6 Responses to “Call for Papers: Transhumanism, Cognitive Enhancement and AI”

  1. I’ve been reading Greg Egan and I’m in the spirit! Too many other projects going now though, so this sort of thing has to be filed in the “someday, maybe” category. I do think there are all kinds of cool philosophical implications and quandaries. Hm, maybe I should work up a blog post or two!

  2. Pete Mandik says:

    What Egan have you been reading? My faves of his are his novel Diaspora and a short story called “Reasons to be Cheerful”.

    He has the best grasp of phil mind and cog sci of any Sci Fi author I’ve encountered so far.

  3. I read Diaspora last year and just finished Permutation City a couple weeks ago. I liked Diaspora better, but there was plenty to think about in Permutation City, too — especially exactly why that crazy “dust hypothesis” has to be false!

    He’s a gold-mine for ideas about transhuman cognition! Where is “Reasons to be Cheerful” collected?

  4. Pete Mandik says:

    I read “Reasons” as an ebook from fictionwise, but if you google around you might find additional sources. Here’s the fictionwise link (which contains an informative excerpt_:

    Permutation City was a lot of fun. I like the stuff early on about the irrelevance of objective time and temporal order for the functional realization of time consciousness.

    Also, yeah, dust theory! It’s fun to wonder what sort of modal realism is thereby presupposed. Does dust theory entail trans-world causation(whereby proving something possible makes a possible world in which it is actual spring into existence)? Or are we, the reader, simply having our attention shifted from one world to the next each time one of the characters does one of their proofs? It’s been a few years, so maybe I’m not remembering the book correctly.

  5. Thanks, Pete! (I lost track of this thread ’til now.)

    What’s cool about the dust theory, in my mind, is that it seems to follow naturally from the more plausible view that temporal order and spatial location don’t matter. As long as somewhere in the universe a configuration like the one needed for your next time slice is instantiated, you’re good to go! One assumption dust theory needs in order to work (I think) is that counterfactuals are not important, since the counterfactual relationships in real functional transitions in the brain are going to be very different from those of the dispersed states by means of which you are instantiated in the dust theory. But it’s tempting for me to make that assumption since I’m not keen on things modal. How can my consciousness now be somehow constitutively dependent on what would have happened if…?

    So I think underneath it, dust theory is very modally irrealist. But maybe this is just my own particular way of spinning it out….

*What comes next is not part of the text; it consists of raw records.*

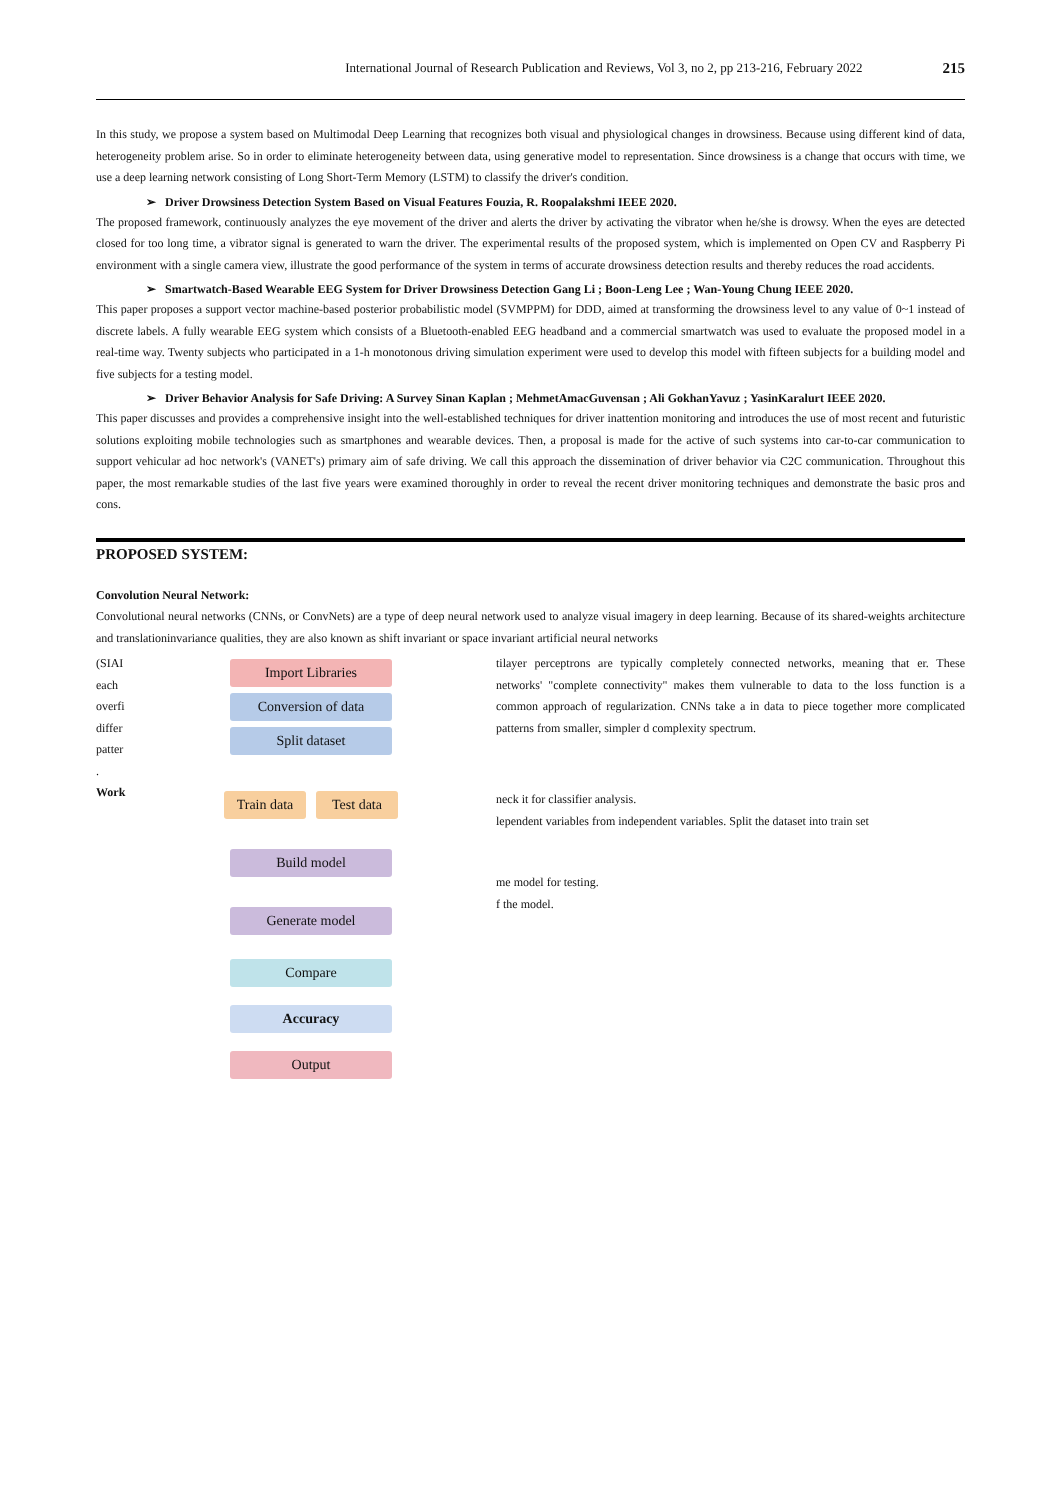International Journal of Research Publication and Reviews, Vol 3, no 2, pp 213-216, February 2022 215
In this study, we propose a system based on Multimodal Deep Learning that recognizes both visual and physiological changes in drowsiness. Because using different kind of data, heterogeneity problem arise. So in order to eliminate heterogeneity between data, using generative model to representation. Since drowsiness is a change that occurs with time, we use a deep learning network consisting of Long Short-Term Memory (LSTM) to classify the driver's condition.
➢ Driver Drowsiness Detection System Based on Visual Features Fouzia, R. Roopalakshmi IEEE 2020.
The proposed framework, continuously analyzes the eye movement of the driver and alerts the driver by activating the vibrator when he/she is drowsy. When the eyes are detected closed for too long time, a vibrator signal is generated to warn the driver. The experimental results of the proposed system, which is implemented on Open CV and Raspberry Pi environment with a single camera view, illustrate the good performance of the system in terms of accurate drowsiness detection results and thereby reduces the road accidents.
➢ Smartwatch-Based Wearable EEG System for Driver Drowsiness Detection Gang Li ; Boon-Leng Lee ; Wan-Young Chung IEEE 2020.
This paper proposes a support vector machine-based posterior probabilistic model (SVMPPM) for DDD, aimed at transforming the drowsiness level to any value of 0~1 instead of discrete labels. A fully wearable EEG system which consists of a Bluetooth-enabled EEG headband and a commercial smartwatch was used to evaluate the proposed model in a real-time way. Twenty subjects who participated in a 1-h monotonous driving simulation experiment were used to develop this model with fifteen subjects for a building model and five subjects for a testing model.
➢ Driver Behavior Analysis for Safe Driving: A Survey Sinan Kaplan ; MehmetAmacGuvensan ; Ali GokhanYavuz ; YasinKaralurt IEEE 2020.
This paper discusses and provides a comprehensive insight into the well-established techniques for driver inattention monitoring and introduces the use of most recent and futuristic solutions exploiting mobile technologies such as smartphones and wearable devices. Then, a proposal is made for the active of such systems into car-to-car communication to support vehicular ad hoc network's (VANET's) primary aim of safe driving. We call this approach the dissemination of driver behavior via C2C communication. Throughout this paper, the most remarkable studies of the last five years were examined thoroughly in order to reveal the recent driver monitoring techniques and demonstrate the basic pros and cons.
PROPOSED SYSTEM:
Convolution Neural Network:
Convolutional neural networks (CNNs, or ConvNets) are a type of deep neural network used to analyze visual imagery in deep learning. Because of its shared-weights architecture and translationinvariance qualities, they are also known as shift invariant or space invariant artificial neural networks
(SIAI each overfi differ patter .
Work
Import Libraries
Conversion of data
Split dataset
Train data
Test data
Build model
Generate model
Compare
Accuracy
Output
tilayer perceptrons are typically completely connected networks, meaning that er. These networks' "complete connectivity" makes them vulnerable to data to the loss function is a common approach of regularization. CNNs take a in data to piece together more complicated patterns from smaller, simpler d complexity spectrum.
neck it for classifier analysis.
lependent variables from independent variables. Split the dataset into train set
me model for testing.
f the model.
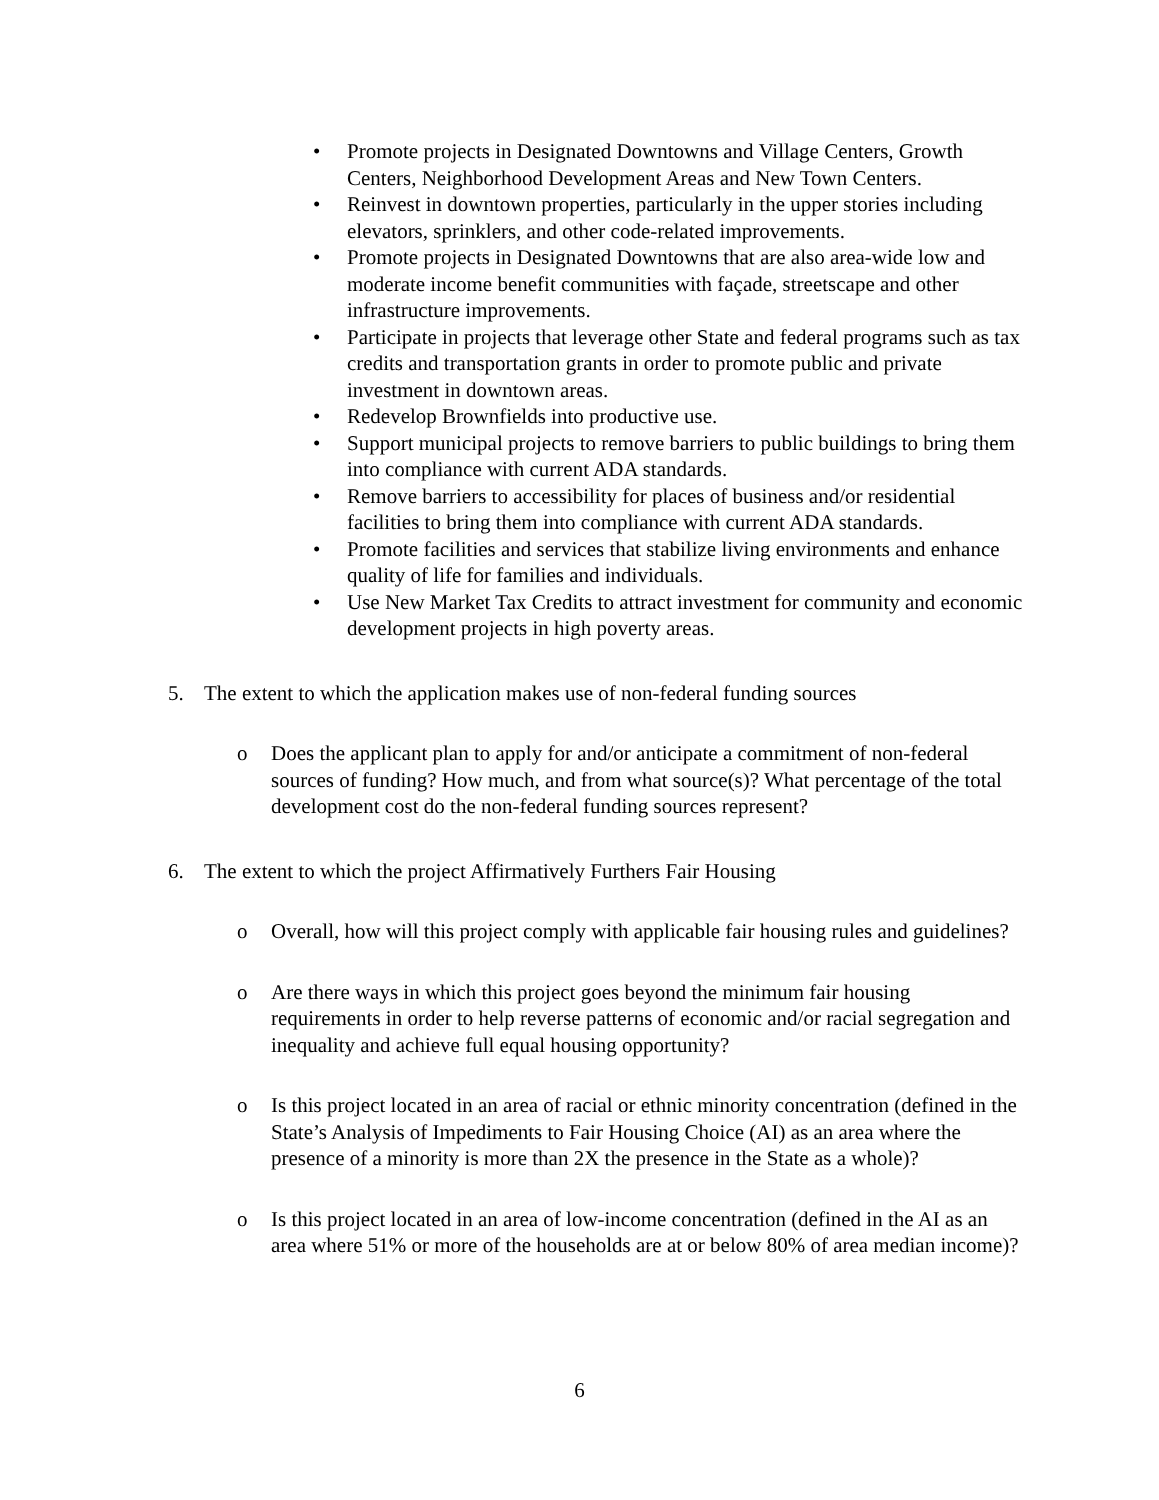• Promote projects in Designated Downtowns and Village Centers, Growth Centers, Neighborhood Development Areas and New Town Centers.
• Reinvest in downtown properties, particularly in the upper stories including elevators, sprinklers, and other code-related improvements.
• Promote projects in Designated Downtowns that are also area-wide low and moderate income benefit communities with façade, streetscape and other infrastructure improvements.
• Participate in projects that leverage other State and federal programs such as tax credits and transportation grants in order to promote public and private investment in downtown areas.
• Redevelop Brownfields into productive use.
• Support municipal projects to remove barriers to public buildings to bring them into compliance with current ADA standards.
• Remove barriers to accessibility for places of business and/or residential facilities to bring them into compliance with current ADA standards.
• Promote facilities and services that stabilize living environments and enhance quality of life for families and individuals.
• Use New Market Tax Credits to attract investment for community and economic development projects in high poverty areas.
5. The extent to which the application makes use of non-federal funding sources
o Does the applicant plan to apply for and/or anticipate a commitment of non-federal sources of funding? How much, and from what source(s)? What percentage of the total development cost do the non-federal funding sources represent?
6. The extent to which the project Affirmatively Furthers Fair Housing
o Overall, how will this project comply with applicable fair housing rules and guidelines?
o Are there ways in which this project goes beyond the minimum fair housing requirements in order to help reverse patterns of economic and/or racial segregation and inequality and achieve full equal housing opportunity?
o Is this project located in an area of racial or ethnic minority concentration (defined in the State’s Analysis of Impediments to Fair Housing Choice (AI) as an area where the presence of a minority is more than 2X the presence in the State as a whole)?
o Is this project located in an area of low-income concentration (defined in the AI as an area where 51% or more of the households are at or below 80% of area median income)?
6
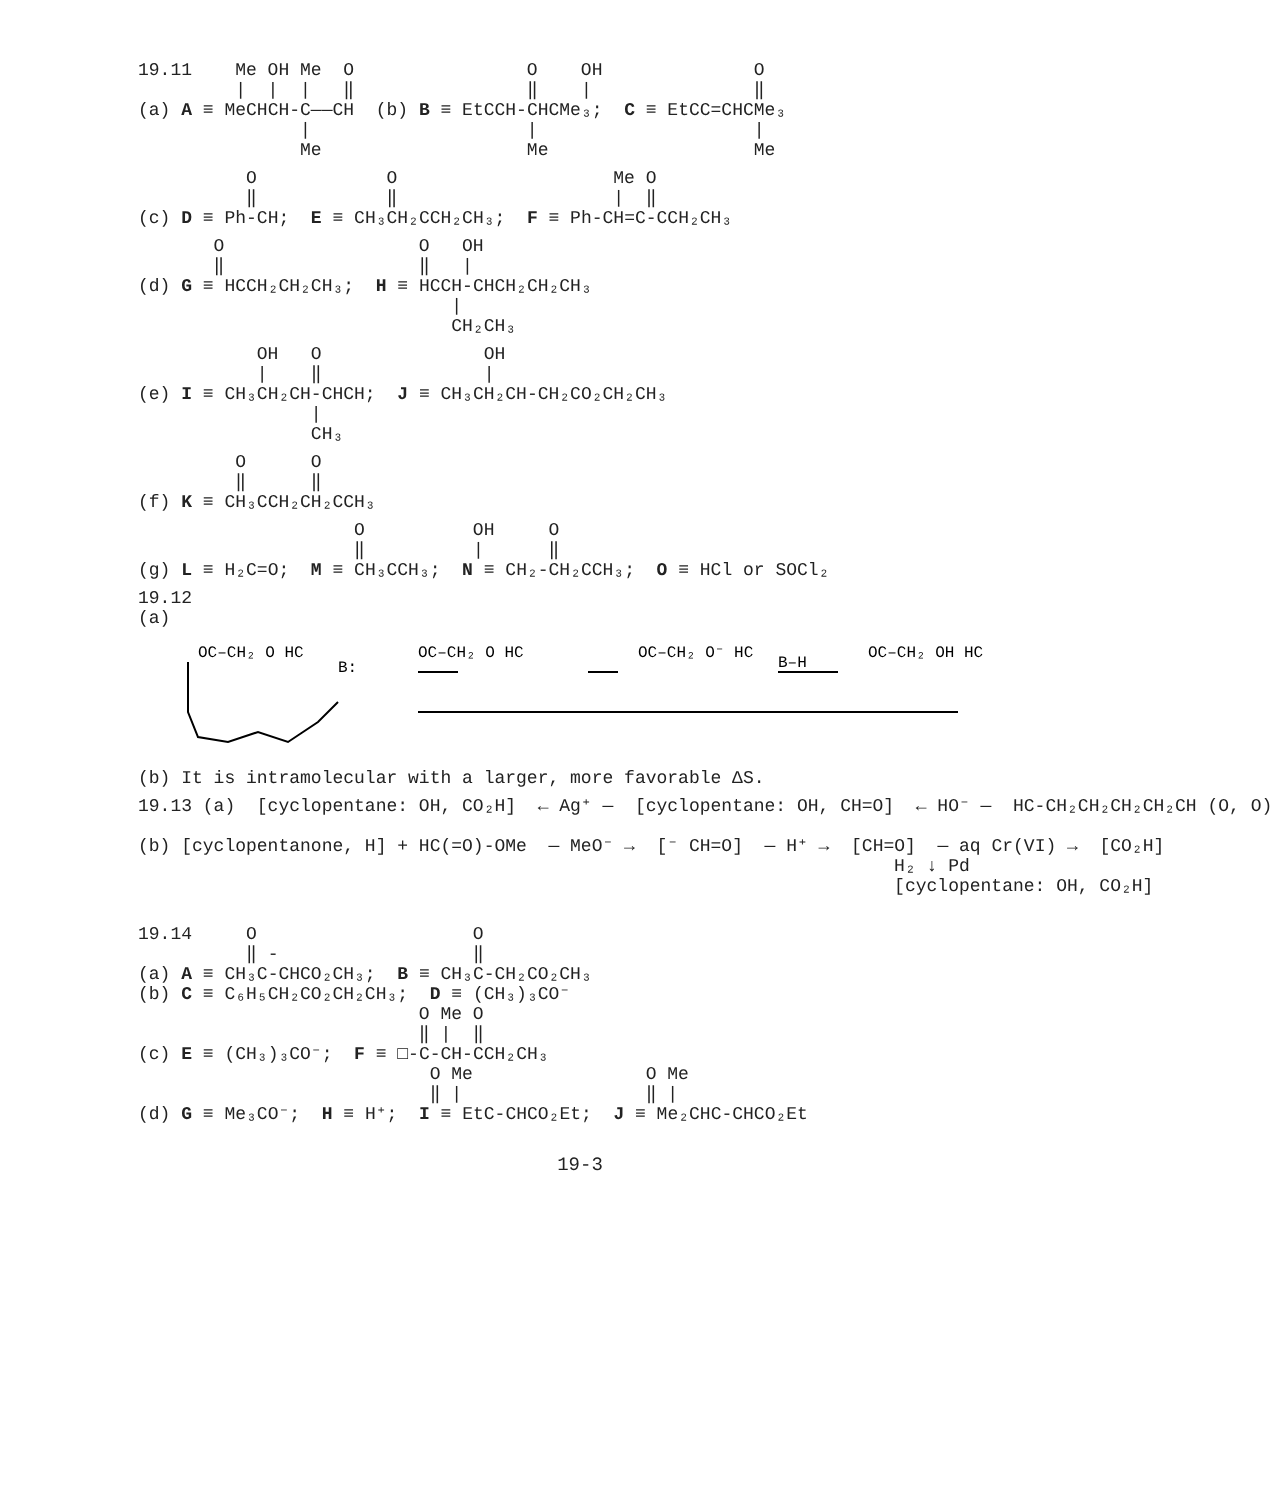19.11    Me OH Me  O                O    OH              O
         |  |  |   ‖                ‖    |               ‖
(a) A ≡ MeCHCH-C——CH  (b) B ≡ EtCCH-CHCMe₃;  C ≡ EtCC=CHCMe₃
               |                    |                    |
               Me                   Me                   Me
          O            O                    Me O
          ‖            ‖                    |  ‖
(c) D ≡ Ph-CH;  E ≡ CH₃CH₂CCH₂CH₃;  F ≡ Ph-CH=C-CCH₂CH₃
       O                  O   OH
       ‖                  ‖   |
(d) G ≡ HCCH₂CH₂CH₃;  H ≡ HCCH-CHCH₂CH₂CH₃
                             |
                             CH₂CH₃
           OH   O               OH
           |    ‖               |
(e) I ≡ CH₃CH₂CH-CHCH;  J ≡ CH₃CH₂CH-CH₂CO₂CH₂CH₃
                |
                CH₃
         O      O
         ‖      ‖
(f) K ≡ CH₃CCH₂CH₂CCH₃
                    O          OH     O
                    ‖          |      ‖
(g) L ≡ H₂C=O;  M ≡ CH₃CCH₃;  N ≡ CH₂-CH₂CCH₃;  O ≡ HCl or SOCl₂
19.12
(a)
B:
B–H
OC–CH₂ O HC
OC–CH₂ O HC
OC–CH₂ O⁻ HC
OC–CH₂ OH HC
(b) It is intramolecular with a larger, more favorable ΔS.
19.13 (a)  [cyclopentane: OH, CO₂H]  ← Ag⁺ —  [cyclopentane: OH, CH=O]  ← HO⁻ —  HC-CH₂CH₂CH₂CH₂CH (O, O)

(b) [cyclopentanone, H] + HC(=O)-OMe  — MeO⁻ →  [⁻ CH=O]  — H⁺ →  [CH=O]  — aq Cr(VI) →  [CO₂H]
                                                                      H₂ ↓ Pd
                                                                      [cyclopentane: OH, CO₂H]
19.14     O                    O
          ‖ -                  ‖
(a) A ≡ CH₃C-CHCO₂CH₃;  B ≡ CH₃C-CH₂CO₂CH₃
(b) C ≡ C₆H₅CH₂CO₂CH₂CH₃;  D ≡ (CH₃)₃CO⁻
                          O Me O
                          ‖ |  ‖
(c) E ≡ (CH₃)₃CO⁻;  F ≡ □-C-CH-CCH₂CH₃
                           O Me                O Me
                           ‖ |                 ‖ |
(d) G ≡ Me₃CO⁻;  H ≡ H⁺;  I ≡ EtC-CHCO₂Et;  J ≡ Me₂CHC-CHCO₂Et
19-3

    (Well, there’s the kernel of the post I was thinking of writing about it.)

  6. Paul Patton says:

    One of the topics mentioned in the title of this thread is uploading. If one accepts a functionalist view of mind, then uploading is possible in principle if the brain is somehow scanned and a functionally isomorphic duplicate is created as a computer model. This is fine in principle, but I have yet to see an even remotely plausible speculation about how it might ever be actually accomplished with future technology. Nanotechnology guru Eric Drexler suggested that the brain of the uploadee might first be frozen (or vitrified) using cryonics techniques, and then disassembled molecular monolayer by molecular monolayer by a planar array of nanomachines. The hypothetical nanomachines might record the position and identity of each molecule as it is detached. The problem with this proposal is that it assumes that biological molecules are easily detachable lumps, like bricks in a stack of bricks. Real biological molecules (DNA, myosin, actin, collagens, etc.) are often long and stringy, and so don’t seem amenable to being easily detached in this way. There is also the huge problem of determining the identity of each molecule as it is removed. Have there been any serious proposals about how any of these problems might plausibly be resolved by some imaginable future technology? If not, then it doesn’t seem to me that uploading warrents discussion as anything other than a philosopher’s thought experiment.